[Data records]

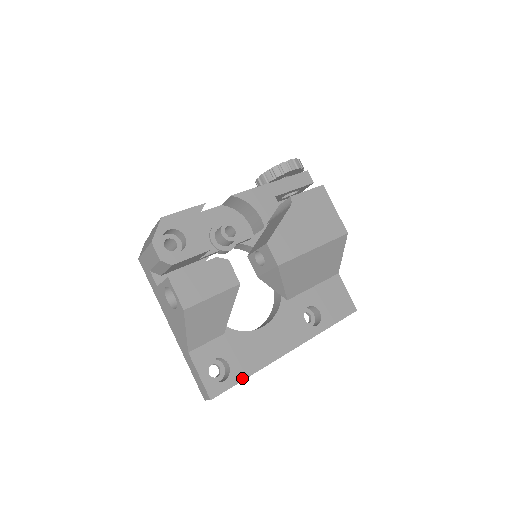
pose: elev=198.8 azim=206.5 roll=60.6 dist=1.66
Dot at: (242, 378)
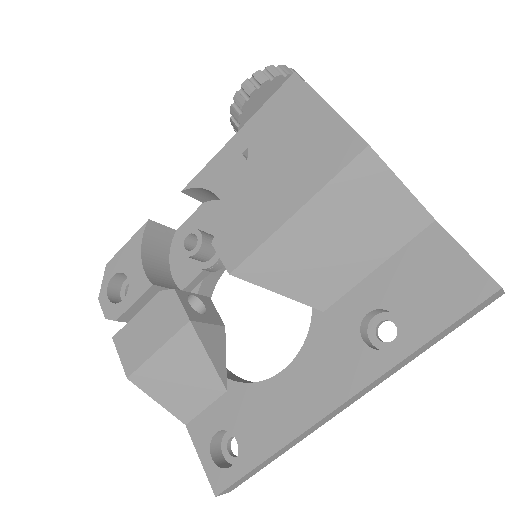
Dot at: (257, 462)
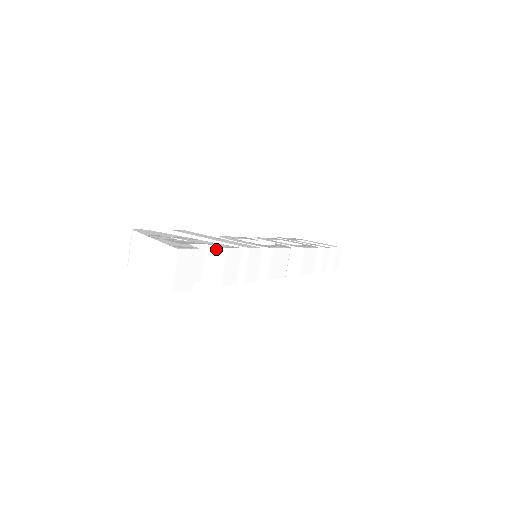
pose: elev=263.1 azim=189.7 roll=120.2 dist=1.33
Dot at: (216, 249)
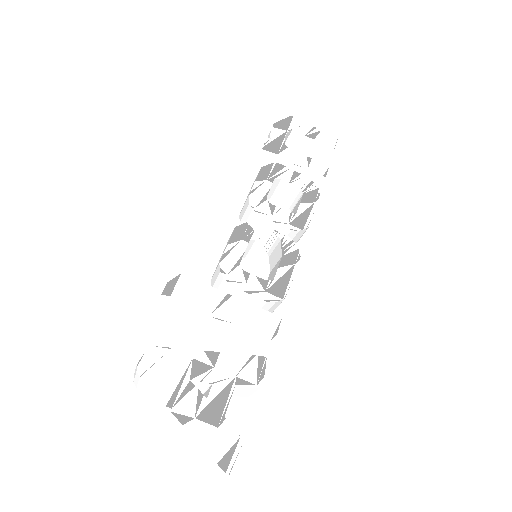
Dot at: (247, 387)
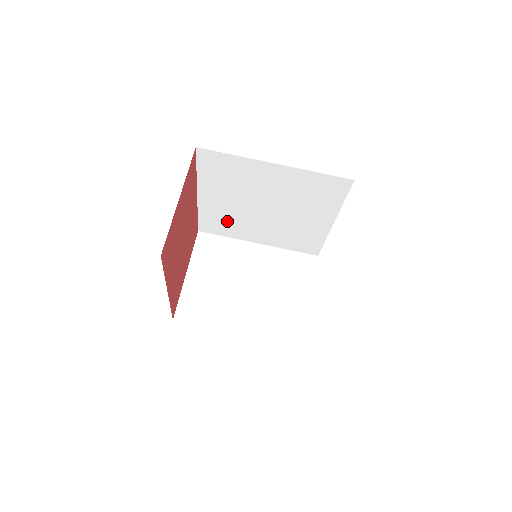
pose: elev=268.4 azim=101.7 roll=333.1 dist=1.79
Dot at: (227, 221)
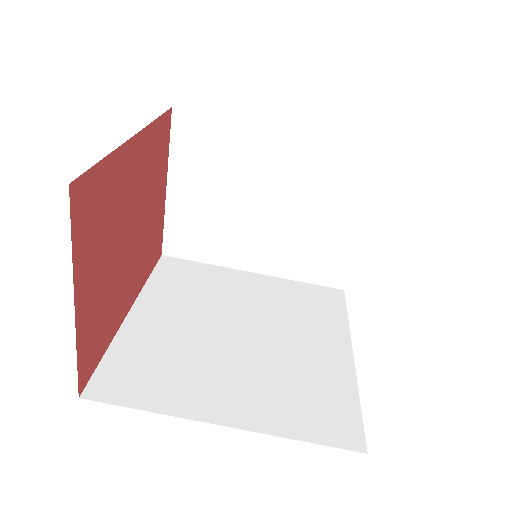
Dot at: occluded
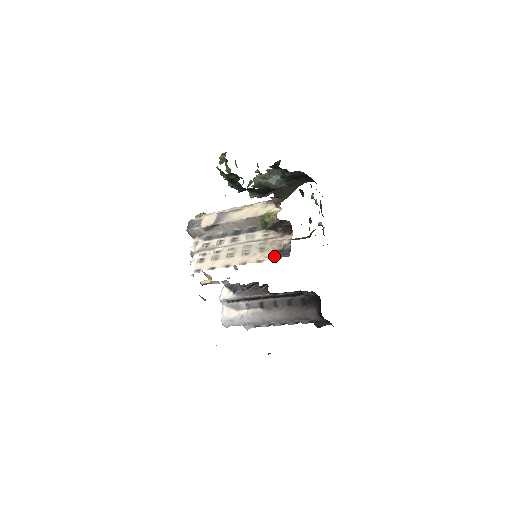
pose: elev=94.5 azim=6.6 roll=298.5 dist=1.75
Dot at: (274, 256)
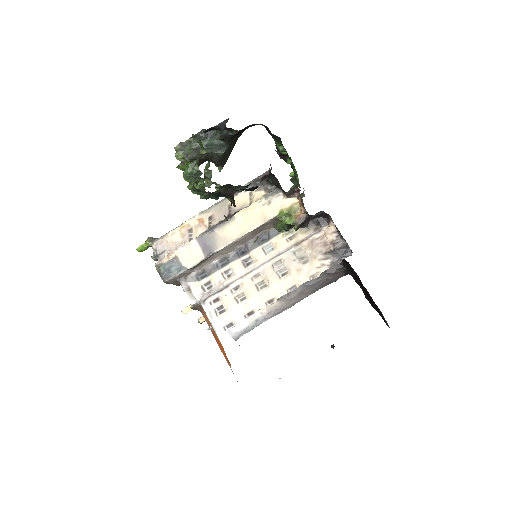
Dot at: (330, 262)
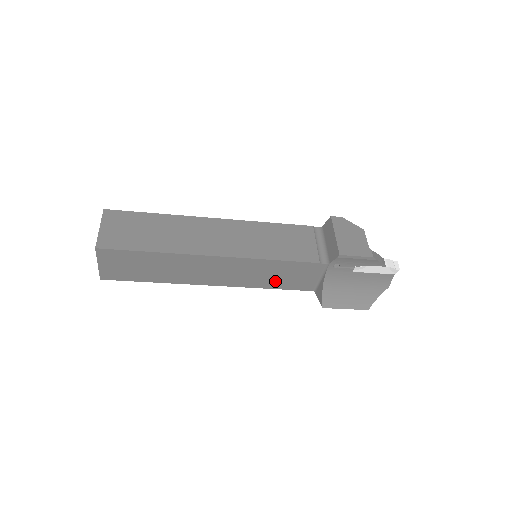
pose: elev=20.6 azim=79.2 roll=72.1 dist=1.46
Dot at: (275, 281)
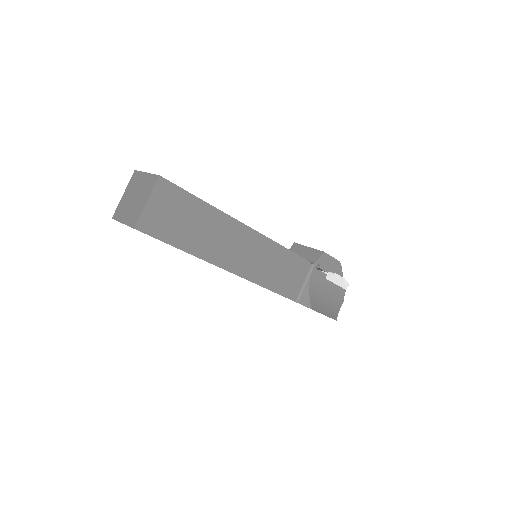
Dot at: (275, 279)
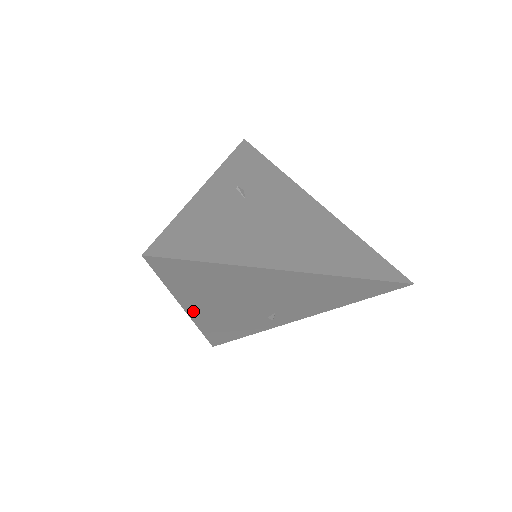
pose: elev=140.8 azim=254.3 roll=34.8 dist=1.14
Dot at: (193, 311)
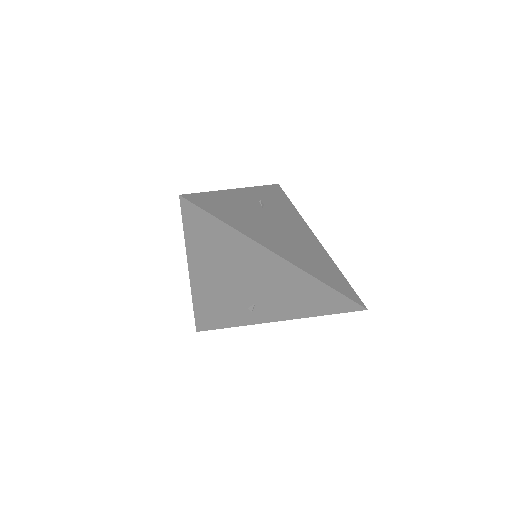
Dot at: (195, 275)
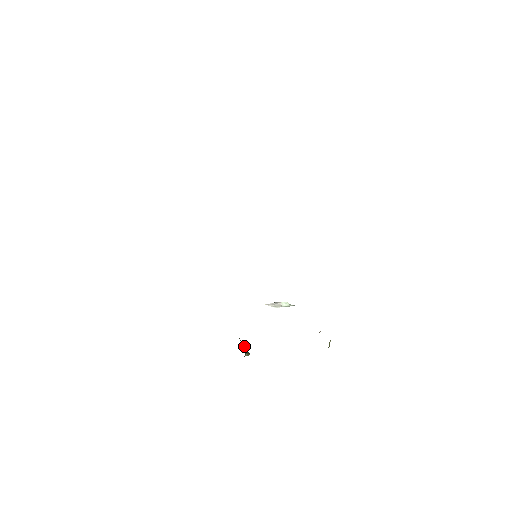
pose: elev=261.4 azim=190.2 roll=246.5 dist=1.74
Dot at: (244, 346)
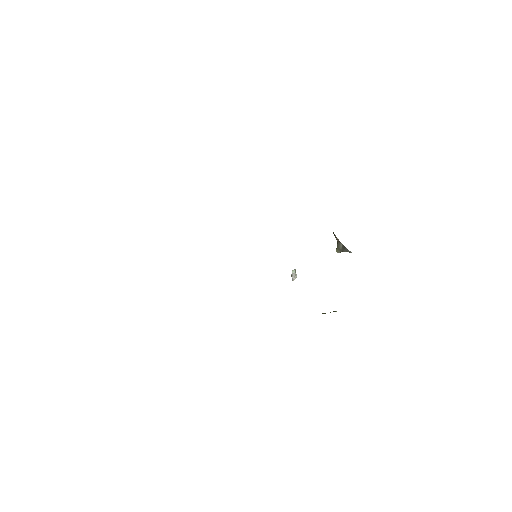
Dot at: occluded
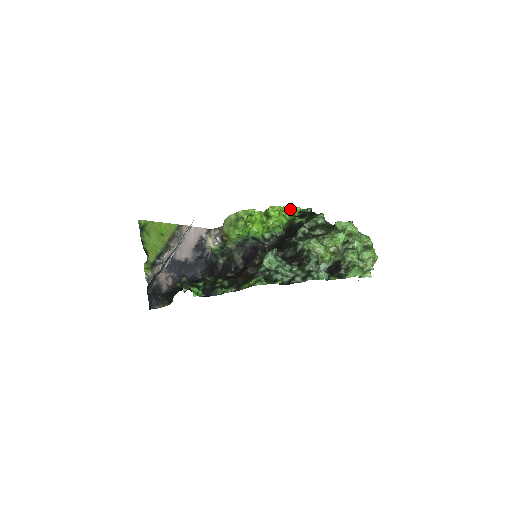
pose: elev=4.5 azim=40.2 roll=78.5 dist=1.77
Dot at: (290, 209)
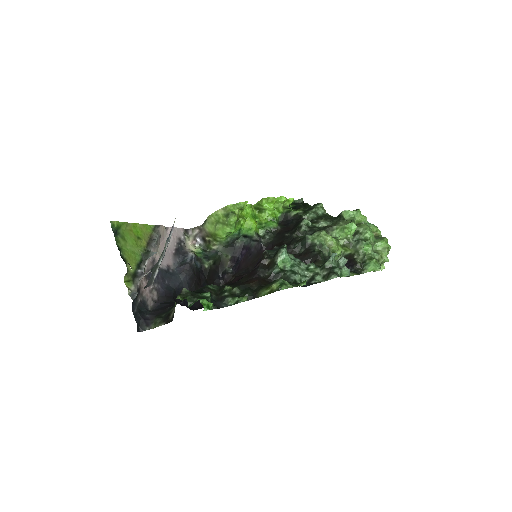
Dot at: (284, 200)
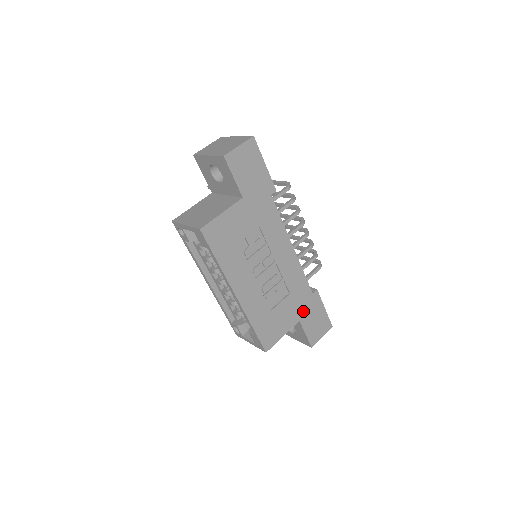
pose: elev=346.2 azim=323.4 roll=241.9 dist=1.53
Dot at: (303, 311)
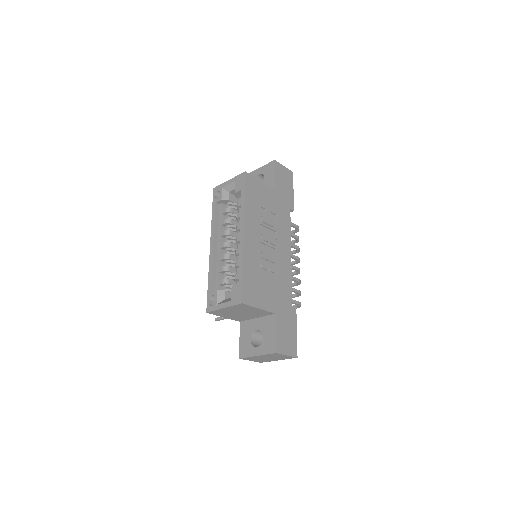
Dot at: (281, 310)
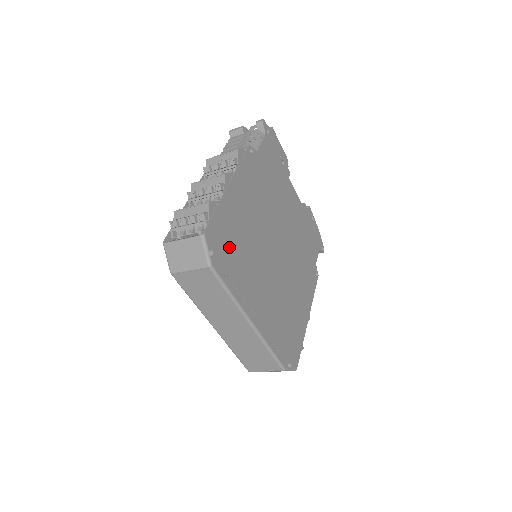
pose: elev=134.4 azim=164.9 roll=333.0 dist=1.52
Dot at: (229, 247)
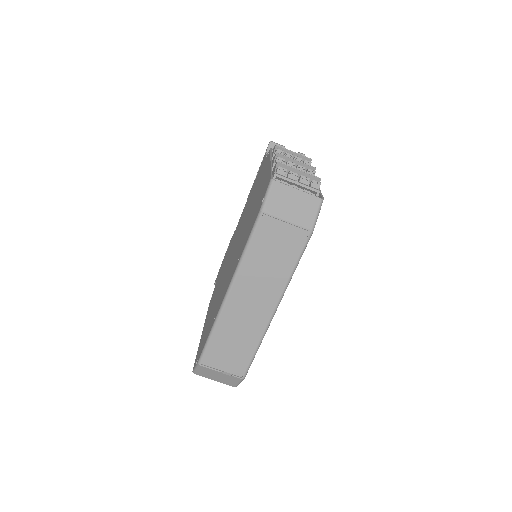
Dot at: occluded
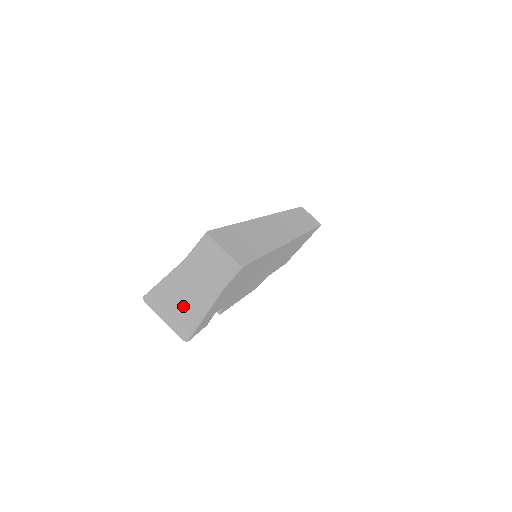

Exercise:
Retype every line of the listing above verbatim, leaving out the pictures.

Complete output:
pose: elev=198.8 azim=206.5 roll=60.6 dist=1.66
Dot at: (242, 378)
Dot at: (257, 462)
pose: elev=263.1 azim=189.7 roll=120.2 dist=1.33
Dot at: (216, 249)
Dot at: (247, 387)
pose: elev=268.4 azim=101.7 roll=333.1 dist=1.79
Dot at: (227, 221)
Dot at: occluded
pose: elev=94.5 azim=6.6 roll=298.5 dist=1.75
Dot at: (274, 256)
Dot at: (330, 262)
pose: elev=20.6 azim=79.2 roll=72.1 dist=1.46
Dot at: (275, 281)
Dot at: (275, 279)
pose: elev=140.8 azim=254.3 roll=34.8 dist=1.14
Dot at: (193, 311)
Dot at: (195, 275)
pose: elev=261.4 azim=190.2 roll=246.5 dist=1.74
Dot at: (244, 346)
Dot at: occluded
pose: elev=4.5 azim=40.2 roll=78.5 dist=1.77
Dot at: (290, 209)
Dot at: (284, 200)
pose: elev=346.2 azim=323.4 roll=241.9 dist=1.53
Dot at: (303, 311)
Dot at: (281, 310)
pose: elev=134.4 azim=164.9 roll=333.0 dist=1.52
Dot at: (229, 247)
Dot at: occluded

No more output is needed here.